### PROBLEM SET
- 1) Translate this sentence from the SKCM passage below into Spanish: "However, we could not perform any further clinical experimental verification."
- 2) Please decide whether each statement agrees with the SKCM passage below, answering yes or no and quoting the deciding words: (a) KEGG analysis found OIP-AS1 mainly enriched in the IL-17 signaling pathway. (b) The authors carried out further clinical experimental verification of the axes. (c) The study's original contributions are included in the article/Supplementary Material.

[EXCERPTED PASSAGE — start]

We further performed GO and KEGG enrichment analyses on the core lncRNAs and mRNAs and found that OIP-AS1 KEGG was mainly enriched in the IL-17 signaling pathway and MALAT1 in the primary immunodeficiency pathway. GO (BP, CC, and MF) analysis demonstrated that OIP-AS1 was mainly enriched in epidermal cell differentiation, cell-cell junction, and peptidase regulator activity. MALTA1 was enriched in humoral immune response, collagen-containing extracellular matrix, and anion transmembrane transporter activity. KEGG analysis showed that IL7R, PTPRC, and CD69 were mainly enriched in chemokine signaling and cell adhesion pathways. GO analysis showed that the three genes were mainly enriched in immune-related terms such as lymphocyte-mediated immunity, immunoglobulin complex, and immunoglobulin receptor binding. These results suggest that these genes are related to the maintenance of the normal structure and function of the skin and immune response.

The OIP5-AS1-PTPRC/IL7R/CD69 and MALAT1-IL7R/CD69 axes obtained here provide possible clinical prognostic indicators for SKCM. However, we could not perform any further clinical experimental verification. Moreover, the specific biological and molecular functions of the OIP5-AS1-PTPRC/IL7R/CD69 and MALAT1-IL7R/CD69 axes in SKCM require further investigation.

In conclusion, we analyzed the PTEN-related ceRNA network in SKCM through a variety of bioinformatics analysis methods and obtained the specific expression patterns of the axes OIP5-AS1-PTPRC/IL7R/CD69 and MALAT1-IL7R/CD69 in SKCM. These results provide potential indicators for the clinical prognosis of SKCM and lays theoretical foundation for exploring the pathogenesis of SKCM.

Data availability statement

The original contributions presented in the study are included in the article/Supplementary Material. Further inquiries can be directed to the corresponding author.

[EXCERPTED PASSAGE — finish]
[EXTRACTED ENTRIES — start]

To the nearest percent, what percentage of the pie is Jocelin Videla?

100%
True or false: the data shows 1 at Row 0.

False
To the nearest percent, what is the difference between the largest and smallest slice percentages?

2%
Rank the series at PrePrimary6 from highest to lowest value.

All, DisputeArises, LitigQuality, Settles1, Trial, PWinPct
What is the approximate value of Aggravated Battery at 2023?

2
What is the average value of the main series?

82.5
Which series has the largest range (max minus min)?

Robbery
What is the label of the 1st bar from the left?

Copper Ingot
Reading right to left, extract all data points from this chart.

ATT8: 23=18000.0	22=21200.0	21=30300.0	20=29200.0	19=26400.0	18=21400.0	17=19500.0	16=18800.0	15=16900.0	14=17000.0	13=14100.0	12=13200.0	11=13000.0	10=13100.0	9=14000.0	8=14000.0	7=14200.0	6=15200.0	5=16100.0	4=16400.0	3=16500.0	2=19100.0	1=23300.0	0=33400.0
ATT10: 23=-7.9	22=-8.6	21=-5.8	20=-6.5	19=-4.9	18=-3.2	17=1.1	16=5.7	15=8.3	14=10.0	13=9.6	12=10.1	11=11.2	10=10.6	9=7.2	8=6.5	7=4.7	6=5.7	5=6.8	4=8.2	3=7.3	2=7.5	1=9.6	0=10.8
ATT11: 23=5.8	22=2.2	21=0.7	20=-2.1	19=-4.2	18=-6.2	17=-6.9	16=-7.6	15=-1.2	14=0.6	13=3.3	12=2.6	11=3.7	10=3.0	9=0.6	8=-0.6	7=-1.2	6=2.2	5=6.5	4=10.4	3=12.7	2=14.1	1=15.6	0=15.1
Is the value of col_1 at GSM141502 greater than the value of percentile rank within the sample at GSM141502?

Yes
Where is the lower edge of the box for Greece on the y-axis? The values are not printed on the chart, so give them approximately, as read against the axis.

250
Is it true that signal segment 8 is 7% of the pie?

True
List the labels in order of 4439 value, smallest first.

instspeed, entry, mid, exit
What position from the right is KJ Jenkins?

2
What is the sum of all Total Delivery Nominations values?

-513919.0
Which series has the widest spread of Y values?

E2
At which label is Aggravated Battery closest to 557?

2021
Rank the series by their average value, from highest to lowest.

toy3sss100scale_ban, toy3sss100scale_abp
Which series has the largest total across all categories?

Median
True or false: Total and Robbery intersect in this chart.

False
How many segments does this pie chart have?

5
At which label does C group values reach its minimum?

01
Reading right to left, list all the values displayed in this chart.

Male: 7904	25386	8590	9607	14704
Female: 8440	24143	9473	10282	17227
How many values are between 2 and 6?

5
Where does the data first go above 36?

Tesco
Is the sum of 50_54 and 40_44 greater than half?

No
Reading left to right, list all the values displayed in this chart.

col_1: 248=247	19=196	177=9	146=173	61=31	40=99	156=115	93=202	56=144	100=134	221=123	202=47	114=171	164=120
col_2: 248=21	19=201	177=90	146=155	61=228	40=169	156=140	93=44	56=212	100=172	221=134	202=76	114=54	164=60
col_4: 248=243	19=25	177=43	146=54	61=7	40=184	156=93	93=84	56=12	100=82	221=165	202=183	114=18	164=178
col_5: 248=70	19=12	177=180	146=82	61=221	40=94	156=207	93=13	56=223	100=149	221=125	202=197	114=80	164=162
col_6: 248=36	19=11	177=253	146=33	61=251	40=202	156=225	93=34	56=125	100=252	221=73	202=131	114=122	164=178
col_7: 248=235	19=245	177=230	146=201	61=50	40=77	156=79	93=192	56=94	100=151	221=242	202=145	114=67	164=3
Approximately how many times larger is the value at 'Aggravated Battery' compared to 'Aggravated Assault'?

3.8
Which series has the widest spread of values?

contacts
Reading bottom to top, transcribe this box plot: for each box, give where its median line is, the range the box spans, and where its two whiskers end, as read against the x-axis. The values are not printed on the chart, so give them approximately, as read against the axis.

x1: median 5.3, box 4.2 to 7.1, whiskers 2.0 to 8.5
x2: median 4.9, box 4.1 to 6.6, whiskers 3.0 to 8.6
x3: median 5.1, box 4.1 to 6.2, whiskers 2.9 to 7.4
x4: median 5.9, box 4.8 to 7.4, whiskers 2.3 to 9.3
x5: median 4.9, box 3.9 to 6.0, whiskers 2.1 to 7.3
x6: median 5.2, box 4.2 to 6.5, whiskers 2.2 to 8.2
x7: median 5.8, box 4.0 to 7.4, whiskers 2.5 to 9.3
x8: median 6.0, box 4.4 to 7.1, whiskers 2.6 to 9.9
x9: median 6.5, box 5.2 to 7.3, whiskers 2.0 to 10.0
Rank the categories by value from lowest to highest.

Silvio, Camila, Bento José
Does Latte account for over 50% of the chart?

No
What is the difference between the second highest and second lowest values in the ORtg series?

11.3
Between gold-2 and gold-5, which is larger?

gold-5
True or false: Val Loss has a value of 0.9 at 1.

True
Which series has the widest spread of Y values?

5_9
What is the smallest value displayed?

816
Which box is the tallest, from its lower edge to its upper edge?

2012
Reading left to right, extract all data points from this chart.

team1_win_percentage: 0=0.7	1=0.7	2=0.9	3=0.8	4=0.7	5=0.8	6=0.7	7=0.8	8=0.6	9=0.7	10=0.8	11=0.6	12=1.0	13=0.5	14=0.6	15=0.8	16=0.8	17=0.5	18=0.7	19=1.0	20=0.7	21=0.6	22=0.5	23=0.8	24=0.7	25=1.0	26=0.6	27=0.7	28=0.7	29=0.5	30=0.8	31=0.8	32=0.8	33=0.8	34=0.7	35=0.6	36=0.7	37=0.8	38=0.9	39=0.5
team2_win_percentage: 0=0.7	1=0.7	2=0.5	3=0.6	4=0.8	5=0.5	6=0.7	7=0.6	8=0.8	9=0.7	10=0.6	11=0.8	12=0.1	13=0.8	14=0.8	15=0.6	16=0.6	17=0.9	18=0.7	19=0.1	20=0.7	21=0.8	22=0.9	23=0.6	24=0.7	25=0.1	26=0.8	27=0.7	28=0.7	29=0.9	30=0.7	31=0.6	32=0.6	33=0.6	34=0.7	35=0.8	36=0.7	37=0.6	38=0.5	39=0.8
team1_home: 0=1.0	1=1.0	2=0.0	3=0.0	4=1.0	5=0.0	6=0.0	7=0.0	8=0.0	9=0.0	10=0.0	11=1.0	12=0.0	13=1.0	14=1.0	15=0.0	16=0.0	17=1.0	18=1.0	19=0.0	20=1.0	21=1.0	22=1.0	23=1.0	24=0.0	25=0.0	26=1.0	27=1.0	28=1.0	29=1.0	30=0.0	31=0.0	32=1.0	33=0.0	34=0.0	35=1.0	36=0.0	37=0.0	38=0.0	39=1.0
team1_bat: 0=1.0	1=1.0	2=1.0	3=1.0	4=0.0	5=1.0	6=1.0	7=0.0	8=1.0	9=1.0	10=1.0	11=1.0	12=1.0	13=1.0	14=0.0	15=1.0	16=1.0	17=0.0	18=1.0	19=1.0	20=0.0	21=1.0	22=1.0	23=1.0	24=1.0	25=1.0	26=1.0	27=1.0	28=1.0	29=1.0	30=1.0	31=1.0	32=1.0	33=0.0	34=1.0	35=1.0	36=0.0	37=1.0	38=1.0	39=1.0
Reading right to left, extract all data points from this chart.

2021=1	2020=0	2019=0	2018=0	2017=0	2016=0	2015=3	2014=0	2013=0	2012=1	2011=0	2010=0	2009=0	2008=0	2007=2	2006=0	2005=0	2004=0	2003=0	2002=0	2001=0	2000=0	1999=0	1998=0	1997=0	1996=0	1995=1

[EXTRACTED ENTRIES — finish]

### ANSWERS FOR EACH ITEM
- 1) Sin embargo, no pudimos realizar ninguna verificación experimental clínica adicional.

- 2)
(a) Yes: "OIP-AS1 KEGG was mainly enriched in the IL-17 signaling pathway"
(b) No: "we could not perform any further clinical experimental verification"
(c) Yes: "The original contributions presented in the study are included in the article/Supplementary Material."